DESCRIPTION OF THE TASK: Output all of the lines below exactly, and leave out each image.

START RECORDS PROVIDED

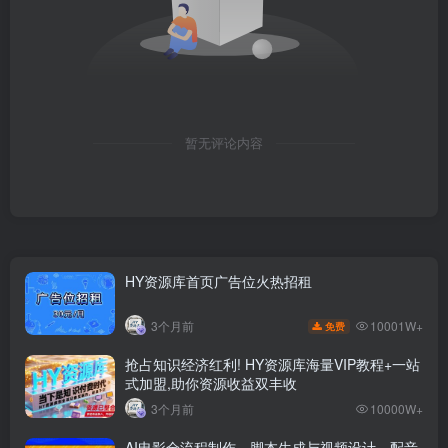
暂无评论内容
HY资源库首页广告位火热招租
10001W+
3个月前
免费
抢占知识经济红利! HY资源库海量VIP教程+一站
式加盟,助你资源收益双丰收
3个月前
10000W+
AI电影全流程制作，脚本生成与视频设计，配音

END RECORDS PROVIDED

TASK RESULT:
暂无评论内容
HY资源库首页广告位火热招租
10001W+
3个月前
免费
抢占知识经济红利! HY资源库海量VIP教程+一站
式加盟,助你资源收益双丰收
3个月前
10000W+
AI电影全流程制作，脚本生成与视频设计，配音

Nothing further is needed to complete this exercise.